Age, obesity, certain fertility drugs, never being pregnant, a family history of ovarian cancer, a previous diagnosis of breast, colon, rectum or uterine cancer and inherited gene mutation are some of the risk factors for getting ovarian cancer, according to the American Cancer Society and Mayo Clinic.

More than $4 million has been provided by the Minnesota Ovarian Cancer Alliance since it formed in 1999 and much of the money has gone funded research projects, according to Gavin, who became the organization’s executive director in 2002.

Besides the Athleta Unleash the SHE fundraiser, the Minnesota Ovarian Cancer Alliance does a Tie it Teal awareness campaign each September when it encourages people to wear teal shirts, teal shoelaces and put up numerous other teal items such as car magnets in visible places. It also has a golf tournament and a gala.

The Athleta Unleash the SHE started in 2010 as the Diva Dash with the mission of getting more involvement from people outside the metro area and it partnered with Final Stretch to make this happen.

“I especially love the big groups where there’s someone is affected by ovarian cancer and a whole group of supporters come together,” Gavin said. “Just seeing the teal, it’s a great show of support for women in the community.”

Bev Wassenaar of Hills was diagnosed in August at the age of 69. She has already undergone three chemotherapy sessions with three weeks separating each and will go in for surgery next week.

Jerry Ackerman, husband of Bev’s twin sister Betty, said their two daughters were the first to mention participating in this run/walk event and it kept growing from there until nine family members decided to run. Almost 20 more showed up to cheer them on.

“The family and friend support has been great,” Wassenaar said.

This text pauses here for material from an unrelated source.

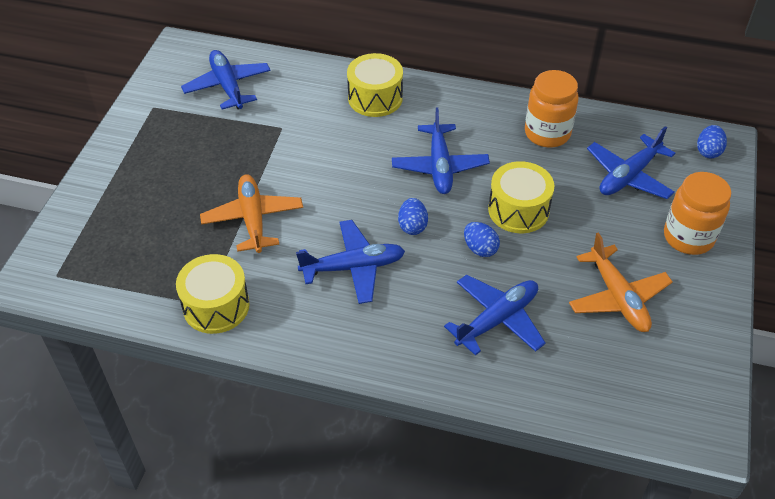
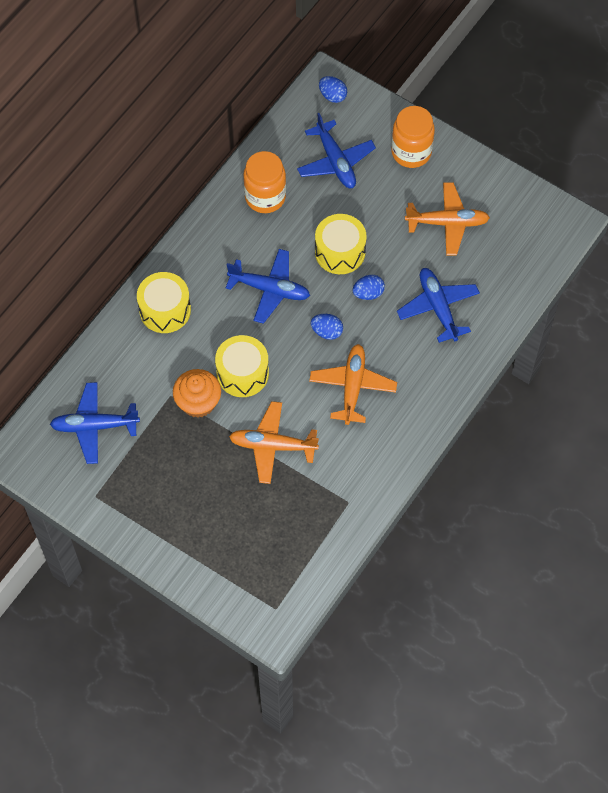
camera: 70 degrees left, 15 degrees up
yellow drum [176,254,250,334] -> yellow drum moved to [215,335,269,397]
blue plane [296,220,405,304] -> orange plane [309,344,397,425]
none -> orange cupcake [173,369,221,418]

Lynn Concepcion of Coon Rapids works in the health care field, but ovarian cancer was not really on her mind until her 17-year-old cousin AimeeJo Ayshford was diagnosed around last Christmas. Thankfully, it was caught early enough for surgery and chemo to make a difference. She is now a survivor and is getting her hair back. Ayshford participated in a first ever fashion show that took place the night before the race.

“I’ve got to get the awareness out that this is a silent disease. It’s not something you typically get a lot of symptoms for until you have it and it’s prevalent,” Concepcion said. “I want women to know that this can happen and it can happen to anyone at any age.”

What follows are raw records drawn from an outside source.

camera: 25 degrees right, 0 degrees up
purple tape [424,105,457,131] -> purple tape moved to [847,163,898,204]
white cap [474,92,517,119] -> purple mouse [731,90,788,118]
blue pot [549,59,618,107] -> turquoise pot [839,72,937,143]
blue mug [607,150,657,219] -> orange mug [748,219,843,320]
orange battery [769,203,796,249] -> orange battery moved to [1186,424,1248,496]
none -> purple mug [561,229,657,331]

Ayshford knew something was wrong because of a stomach pain that would not go away, but it took a month before the tumor was found and a softball size mass had to be removed in the middle of chemotherapy.

Weight said it is important for women to “know your body” so you can understand when something is not right. If you are diagnosed, stay positive.

“Faith, attitude, family is important,” she said. “Stay positive. There’s always hope.”